Девчонке что-то от него нужно.
— Самая что ни на есть эстетика отвратительного, — парирует Шарвин, пытаясь привести себя в порядок, и эти слова только подтверждает его догадку. — Извини, кажется, я была несколько к этому не готова. Продолжай.
— Ты действительно этого хочешь?
— Конечно, — кивает она, отхлебывая медовуху. — Иной взгляд на вещи — это всегда интересно, а я — тоже своего рода исследователь. Расскажи об эксгумации?
Гримгно склоняет голову набок, всматривается в Шарвин бездонными черными глазами и, вспомнив последние донесения из ордена, наконец осознает, в чем дело.
— Новенькая?
— Что, прости? — Шарвин удивленно вскидывает бровь и привычно улыбается, но Гримгно чувствует исходящее от нее напряжение.
— Очень неаккуратно вынюхиваешь, — холодно говорит он. — В арфисты нынче набирают кого попало.
Она хмурится.
— Ты абсолютно точно меня с кем-то путаешь.
— Неужели?
Шарвин медленно выдыхает и кладет ладонь на голенище сапога.
— Не успеешь, девочка, — вкрадчиво шепчет Гримгно. — Начнешь кричать — и я убью здесь каждого. — Он облизывает тонкие губы. — Впрочем, я только за: Безмолвный Лорд будет счастлив принять эту жатву.

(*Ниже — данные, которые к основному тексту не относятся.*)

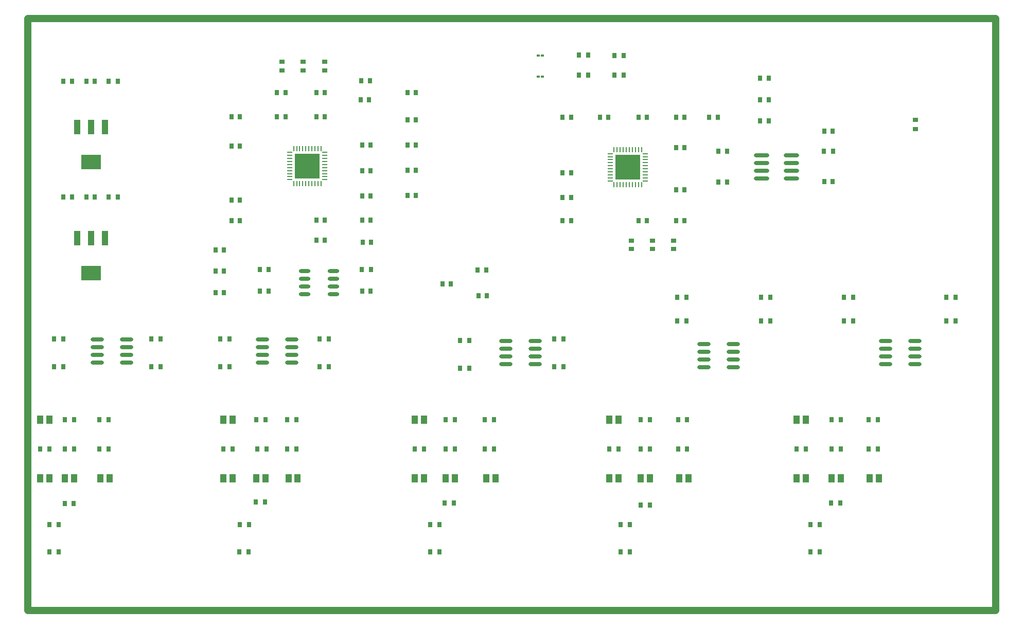
<source format=gtp>
%FSTAX23Y23*%
%MOIN*%
%SFA1B1*%

%IPPOS*%
%ADD10R,0.043310X0.055120*%
%ADD11R,0.027560X0.035430*%
%ADD12O,0.098430X0.027560*%
%ADD13O,0.086610X0.023620*%
%ADD14R,0.035430X0.027560*%
%ADD15R,0.031500X0.035430*%
%ADD16R,0.035430X0.031500*%
%ADD17R,0.019690X0.011810*%
%ADD18R,0.039370X0.094490*%
%ADD19R,0.129920X0.094490*%
%ADD20O,0.074800X0.023620*%
%ADD21R,0.161420X0.161420*%
%ADD22O,0.037400X0.009840*%
%ADD23O,0.009840X0.037400*%
%ADD25C,0.047240*%
%LNhanc_analog-1*%
%LPD*%
G54D10*
X05029Y01855D03*
X0497D03*
X03505Y02235D03*
X03564D03*
X02539Y01855D03*
X0248D03*
X0108D03*
X01139D03*
X0108Y02235D03*
X01139D03*
X01299Y01855D03*
X0124D03*
X02265D03*
X02324D03*
X02265Y02235D03*
X02324D03*
X03505Y01855D03*
X03564D03*
X03764D03*
X03705D03*
X04765D03*
X04824D03*
X04765Y02235D03*
X04824D03*
X0598Y01855D03*
X06039D03*
X0598Y02235D03*
X06039D03*
X06264Y01855D03*
X06205D03*
X05278D03*
X05219D03*
X04027D03*
X03968D03*
X02746D03*
X02687D03*
X01529D03*
X0147D03*
X06512D03*
X06453D03*
G54D11*
X03764Y02235D03*
X03705D03*
X02539D03*
X0248D03*
X01299D03*
X0124D03*
X02265Y02045D03*
X02324D03*
X02485D03*
X02544D03*
X0124D03*
X01299D03*
X0108D03*
X01139D03*
X04629Y0447D03*
X0457D03*
X048D03*
X04859D03*
X04629Y046D03*
X0457D03*
X048Y04595D03*
X04859D03*
X02304Y0276D03*
X02245D03*
X02304Y0258D03*
X02245D03*
X06344Y02875D03*
X06285D03*
X06344Y0303D03*
X06285D03*
X01229Y0276D03*
X0117D03*
X01229Y0258D03*
X0117D03*
X03859Y0275D03*
X038D03*
X03859Y0257D03*
X038D03*
X05264Y0303D03*
X05205D03*
X05264Y02875D03*
X05205D03*
X018Y0276D03*
X01859D03*
Y0258D03*
X018D03*
X01199Y01555D03*
X0114D03*
Y0138D03*
X01199D03*
X0289Y0276D03*
X02949D03*
Y0258D03*
X0289D03*
X02432Y01555D03*
X02372D03*
X0237Y0138D03*
X02429D03*
X06129Y01555D03*
X0607D03*
Y0138D03*
X06129D03*
X0695Y0303D03*
X0701D03*
Y02875D03*
X0695D03*
X0441Y0276D03*
X04469D03*
Y0258D03*
X0441D03*
X03664Y01555D03*
X03605D03*
Y0138D03*
X03664D03*
X0575Y0303D03*
X05809D03*
Y02875D03*
X0575D03*
X04897Y01555D03*
X04837D03*
Y0138D03*
X04897D03*
X03221Y0321D03*
X03162D03*
X03705Y02045D03*
X03764D03*
X03505D03*
X03564D03*
X0497D03*
X05029D03*
X04765D03*
X04824D03*
X06205D03*
X06264D03*
Y02235D03*
X06205D03*
X0598Y02045D03*
X06039D03*
X01582Y0368D03*
X01523D03*
Y0443D03*
X01582D03*
X06214Y03975D03*
X06155D03*
X05028Y01684D03*
X04969D03*
X0527Y02235D03*
X05211D03*
X0527Y02045D03*
X05211D03*
X03757Y01695D03*
X03698D03*
X04019Y02235D03*
X0396D03*
X04019Y02045D03*
X0396D03*
X02738Y02235D03*
X02679D03*
X02738Y02045D03*
X02679D03*
X01521D03*
X01462D03*
X01521Y02235D03*
X01462D03*
X06261Y01695D03*
X06202D03*
X06504Y02235D03*
X06445D03*
X06504Y02045D03*
X06445D03*
X01296Y01693D03*
X01237D03*
X02534Y01703D03*
X02475D03*
X05029Y02235D03*
X0497D03*
G54D12*
X05946Y038D03*
Y0385D03*
Y039D03*
Y0395D03*
X05753Y038D03*
Y0385D03*
Y039D03*
Y0395D03*
G54D13*
X02709Y02605D03*
Y02655D03*
Y02705D03*
Y02755D03*
X0252Y02605D03*
Y02655D03*
Y02705D03*
Y02755D03*
X04284Y02595D03*
Y02645D03*
Y02695D03*
Y02745D03*
X04095Y02595D03*
Y02645D03*
Y02695D03*
Y02745D03*
X05569Y02575D03*
Y02625D03*
Y02675D03*
Y02725D03*
X0538Y02575D03*
Y02625D03*
Y02675D03*
Y02725D03*
X01639Y02605D03*
Y02655D03*
Y02705D03*
Y02755D03*
X0145Y02605D03*
Y02655D03*
Y02705D03*
Y02755D03*
X06745Y02595D03*
Y02645D03*
Y02695D03*
Y02745D03*
X06556Y02595D03*
Y02645D03*
Y02695D03*
Y02745D03*
G54D14*
X0675Y04179D03*
Y0412D03*
G54D15*
X01285Y0368D03*
X0123D03*
X01377D03*
X01432D03*
X04462Y03677D03*
X04517D03*
X02612Y04355D03*
X02667D03*
X02922D03*
X02867D03*
X02612Y042D03*
X02667D03*
X05742Y04448D03*
X05797D03*
X05742Y0431D03*
X05797D03*
X05742Y04172D03*
X05797D03*
X03512Y0418D03*
X03457D03*
X0316Y04432D03*
X03216D03*
X03512Y04355D03*
X03457D03*
X03164Y0307D03*
X0322D03*
X02557D03*
X02502D03*
X02557Y0321D03*
X02502D03*
X0321Y04309D03*
X03155D03*
X02372Y042D03*
X02317D03*
X03512Y03853D03*
X03457D03*
X0322Y0385D03*
X03164D03*
X03512Y0369D03*
X03457D03*
X02922Y034D03*
X02867D03*
X02922Y0353D03*
X02867D03*
X0322D03*
X03164D03*
X03222Y03385D03*
X03167D03*
X03972Y0304D03*
X03917D03*
X03912Y03205D03*
X03967D03*
X03684Y03115D03*
X0374D03*
X0227Y0306D03*
X02215D03*
X0227Y03198D03*
X02215D03*
X0227Y03336D03*
X02215D03*
X05252Y04195D03*
X05197D03*
X04954D03*
X05009D03*
X05252Y04D03*
X05197D03*
X05527Y03775D03*
X05472D03*
X06157Y0378D03*
X06212D03*
X04705Y04195D03*
X0476D03*
X04517D03*
X04462D03*
X05009Y03526D03*
X04954D03*
X05197D03*
X05252D03*
Y03725D03*
X05197D03*
X06212Y04105D03*
X06157D03*
X02867Y042D03*
X02922D03*
X05467Y04195D03*
X05412D03*
X0322Y04016D03*
X03164D03*
X03457D03*
X03512D03*
X0322Y03685D03*
X03164D03*
X0123Y0443D03*
X01285D03*
X01432D03*
X01377D03*
X02317Y0366D03*
X02372D03*
Y0401D03*
X02317D03*
X04462Y03525D03*
X04517D03*
X04462Y03835D03*
X04517D03*
X05527Y03975D03*
X05472D03*
X02317Y03525D03*
X02372D03*
G54D16*
X04907Y03341D03*
Y03396D03*
X05183Y03341D03*
Y03396D03*
X02645Y045D03*
Y04555D03*
X02783Y045D03*
Y04555D03*
X02921Y045D03*
Y04555D03*
X05045Y03341D03*
Y03396D03*
G54D17*
X04332Y0446D03*
X04305D03*
X04333Y04595D03*
X04306D03*
G54D18*
X015Y03414D03*
X0141D03*
X01319D03*
Y04134D03*
X0141D03*
X015D03*
G54D19*
X0141Y03185D03*
Y03905D03*
G54D20*
X02977Y0305D03*
Y031D03*
Y0315D03*
Y032D03*
X02792Y0305D03*
Y031D03*
Y0315D03*
Y032D03*
G54D21*
X04885Y03871D03*
X0281Y0388D03*
G54D22*
X04998Y0396D03*
Y0394D03*
Y03921D03*
Y03901D03*
Y03881D03*
Y03861D03*
Y03842D03*
Y03822D03*
Y03802D03*
Y03783D03*
X04772D03*
Y03802D03*
Y03822D03*
Y03842D03*
Y03861D03*
Y03881D03*
Y03901D03*
Y03921D03*
Y0394D03*
Y0396D03*
X02696Y03968D03*
Y03948D03*
Y03929D03*
Y03909D03*
Y03889D03*
Y0387D03*
Y0385D03*
Y0383D03*
Y03811D03*
Y03791D03*
X02923D03*
Y03811D03*
Y0383D03*
Y0385D03*
Y0387D03*
Y03889D03*
Y03909D03*
Y03929D03*
Y03948D03*
Y03968D03*
G54D23*
X04974Y03758D03*
X04954D03*
X04934D03*
X04915D03*
X04895D03*
X04875D03*
X04855D03*
X04836D03*
X04816D03*
X04796D03*
Y03985D03*
X04816D03*
X04836D03*
X04855D03*
X04875D03*
X04895D03*
X04915D03*
X04934D03*
X04954D03*
X04974D03*
X02898Y03993D03*
X02878D03*
X02859D03*
X02839D03*
X02819D03*
X028D03*
X0278D03*
X0276D03*
X02741D03*
X02721D03*
Y03766D03*
X02741D03*
X0276D03*
X0278D03*
X028D03*
X02819D03*
X02839D03*
X02859D03*
X02878D03*
X02898D03*
G54D25*
X01Y01D02*
X0727D01*
Y04835*
X01D02*
X0727D01*
X01Y01D02*
Y04835D01*
M02*
</source>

Шарвин бегло оглядывается по сторонам: в привычном шуме пивной мало кто обращает на них внимание.
— Чего ты хочешь? — тихо говорит она.
— Я хочу, чтобы твои друзья оставили орден в покое: несбыточное, впрочем, желание. А что до тебя... — он кивком указывает на лестницу. — Сейчас ты уйдешь. Убежишь. И будешь бежать так долго, моля всех ваших божков о том, чтобы не присоединиться к своей безвременно почившей матушке, пока я все же тебя не настигну. — Гримгно снова скалится. — Думаешь, ты одна умеешь играть?
Шарвин долго всматривается в него, не шевелится, не моргает. Ее волосы, — алые словно кровь — переливаются в неверном сиянии засиженных мухами люстр, когда она молча поднимается с места и, нервно бросив на стойку пару серебряных монет, стремительно направляется к ведущей в жилые комнаты лестнице.
Он смотрит Шарвин вслед, мысленно отсчитывает время — и улыбается.
Гримгно знает: смерть сделает ее истинно красивой.